KGF review: The movie is just a star vehiclehttps://indianexpress.com/article/entertainment/regional/kgf-review-yash-rating-5504053/

KGF review: The movie is just a star vehicle

KGF review: You admire the striking cinematography, and the brown and sepia colours which suffuse the screen in this Yash film. But there’s really nothing more. Beat, punch, slap. Dialogue. Rinse, repeat.

  • 1.5
kgf movie review
KGF review: This film is fashioned solely as a vehicle for the leading man.

KGF movie cast: Yash, Srinidhi Shetty, Achyuth Kumar, Anant Nag
KGF movie director: Prashant Neel
KGF movie rating: One and a half stars

KGF stands for the Kolar Gold Fields. Part one of the two-part period actioner (it starts in the early 50s) cuts back and forth from a present-day TV studio where the story of a great hero is being recounted by an old man (Nag), and to the Kolar Gold Fields, where the main action unfolds.

But you can safely ignore all these inconvenient details because the film is fashioned solely as a vehicle for the leading man to shake his long locks, glower attractively, and wade into rows and rows of growling rivals with whatever he can lay his hands on: hammers, swords, guns, petrol cans, lighters. Bodies fall, blood sprays out of orifices, and the death count piles up: the film takes its action tag very seriously indeed.

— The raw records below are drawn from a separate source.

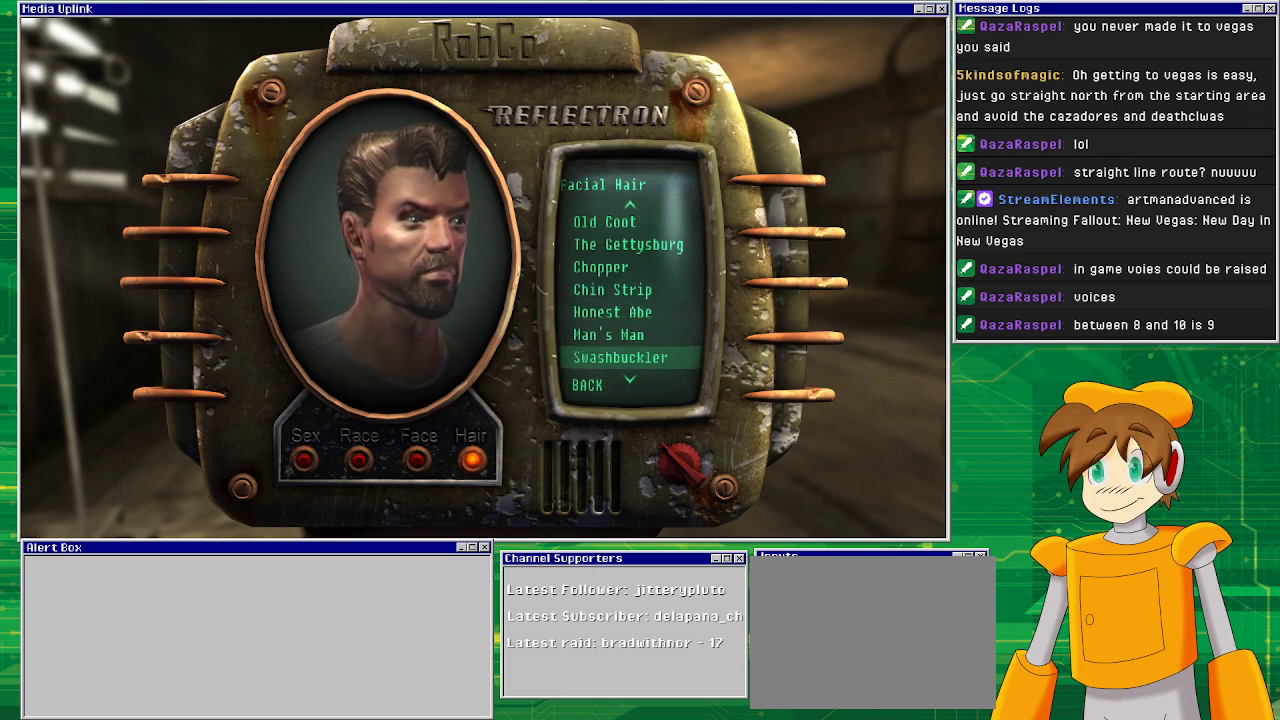
{"buttons": [], "left_stick": "center", "right_stick": "center", "events": [[50, "DPAD_DOWN", "down"], [117, "DPAD_DOWN", "up"], [200, "CIRCLE", "down"], [350, "CIRCLE", "up"]]}
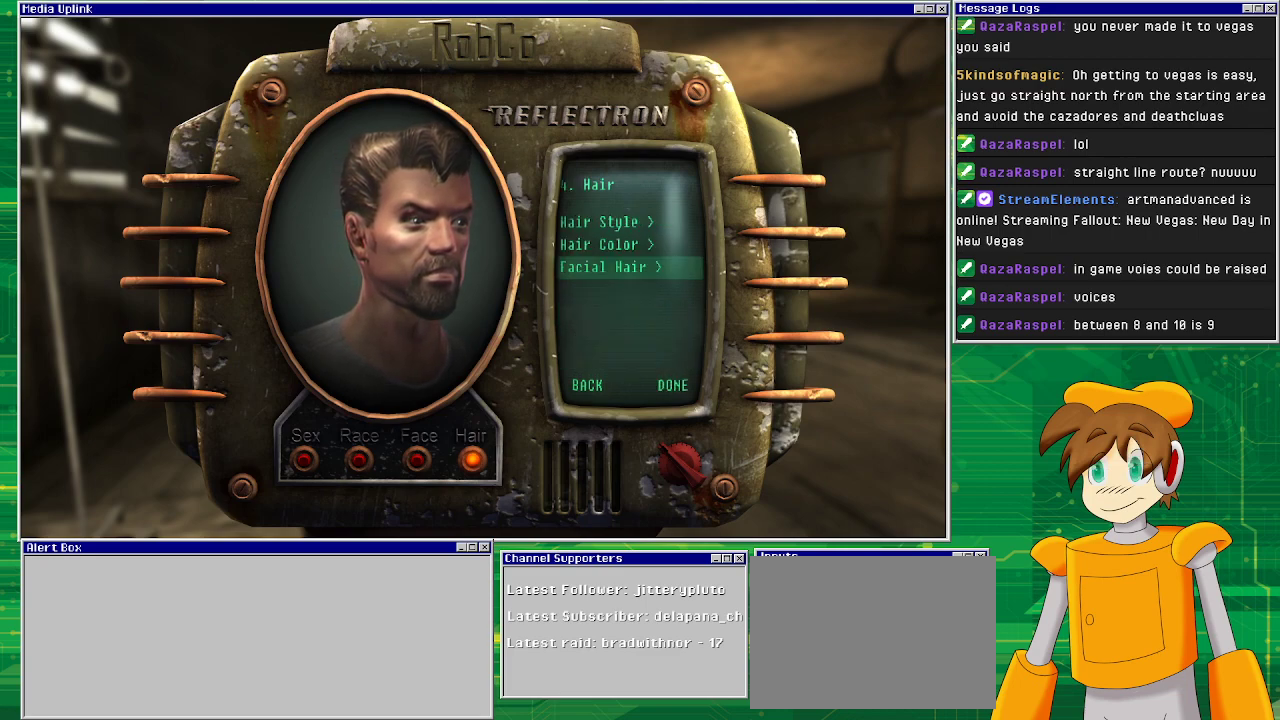
{"buttons": [], "left_stick": "center", "right_stick": "center", "events": []}
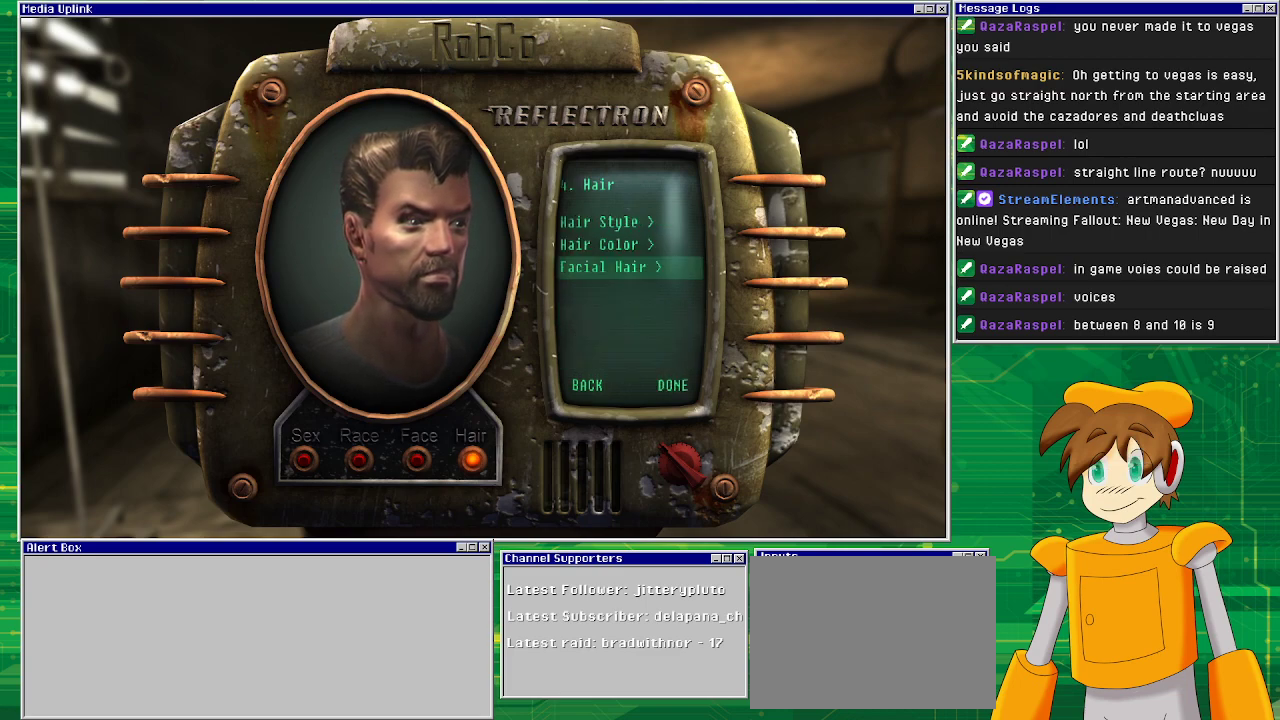
{"buttons": ["CROSS"], "left_stick": "center", "right_stick": "center", "events": [[83, "DPAD_UP", "down"], [150, "DPAD_UP", "up"], [217, "DPAD_UP", "down"], [400, "CROSS", "down"], [400, "DPAD_UP", "up"]]}
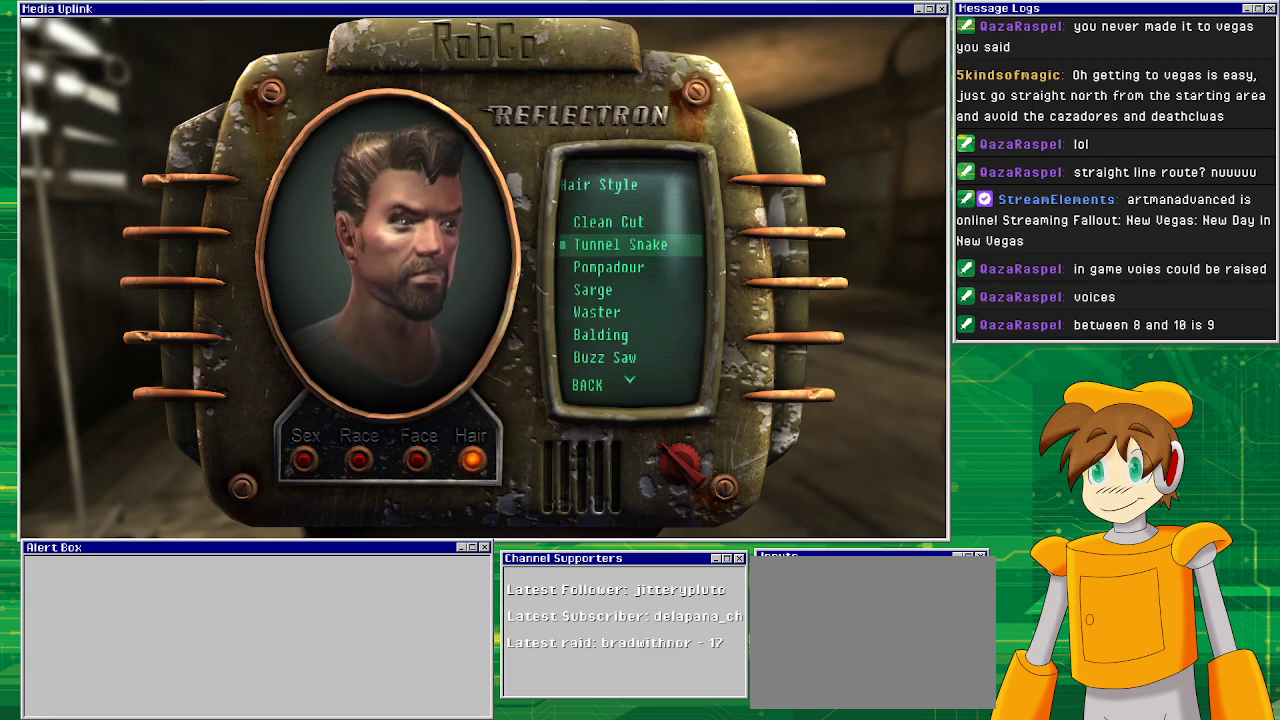
{"buttons": [], "left_stick": "center", "right_stick": "center", "events": [[67, "CROSS", "up"]]}
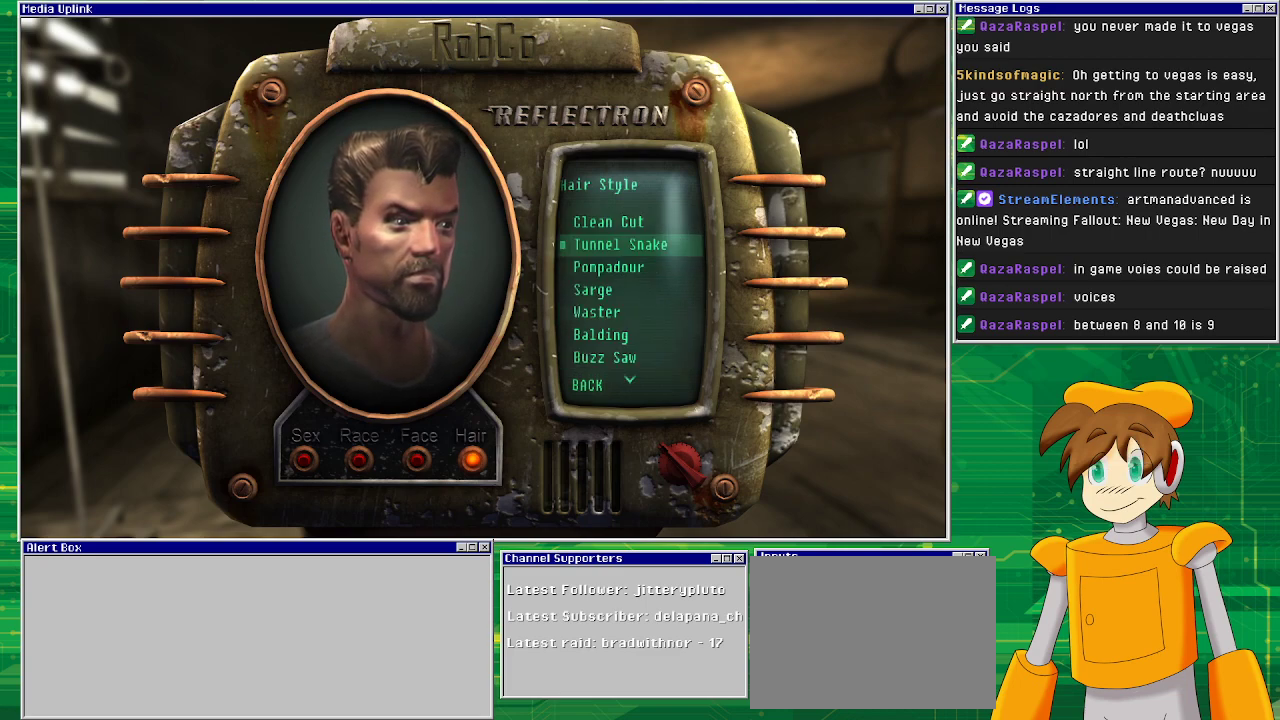
{"buttons": [], "left_stick": "center", "right_stick": "center", "events": []}
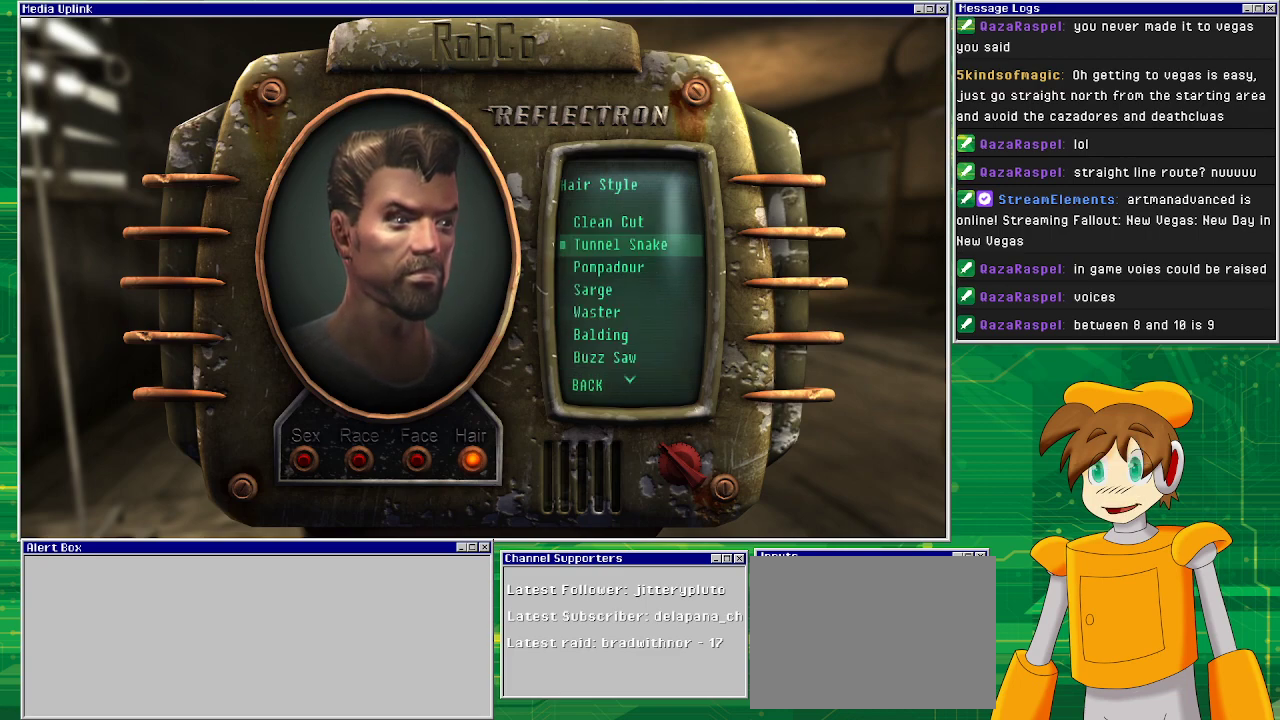
{"buttons": [], "left_stick": "center", "right_stick": "center", "events": [[33, "DPAD_UP", "down"], [183, "DPAD_UP", "up"]]}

The first half pans out like all those scores of films (Nayakan, Deewaar, Parinda) in which poverty-stricken little boys fetch up in Bombay (it wasn’t yet Mumbai) to make something of themselves. Rocky (Yash) learns the hard knocks of life, and claws his way to the attention of the mob bosses who lord over the city, keeping the wires humming between the gold mines and the sheikhs in the Middle East.

Advertising

The second half is when the real film starts. The gold mines are guarded by a family and their armed beasts with bad teeth, who starve and beat the suffering workers into submission. Cruel overlords, human sacrifices, blind old men: there’s something ancient and Biblical about these mines, and the cries of the prisoners, and the violence being wrecked on them.

And then Rocky gets going. He is invincible. He can take on hundreds of bad guys without breaking a sweat. He also behaves badly with a young miss (Shetty), just as generations of leading men have, with impunity, and marks her for his own.

You wince at that. You admire the striking cinematography, and the brown and sepia colours which suffuse the screen. But there’s really nothing more. Beat, punch, slap. Dialogue. Rinse, repeat. Yash looks capable while slashing and punching, and it helps that he has barely anything to say.

The lines may sound better in the original. In Hindi, some of them are howlarious. ‘Bambai mein ek taraf samundar hai, toh doosri taraf Rocky’. And this one, ‘If you think I’m bad, I’m your dad’. Or words to that effect.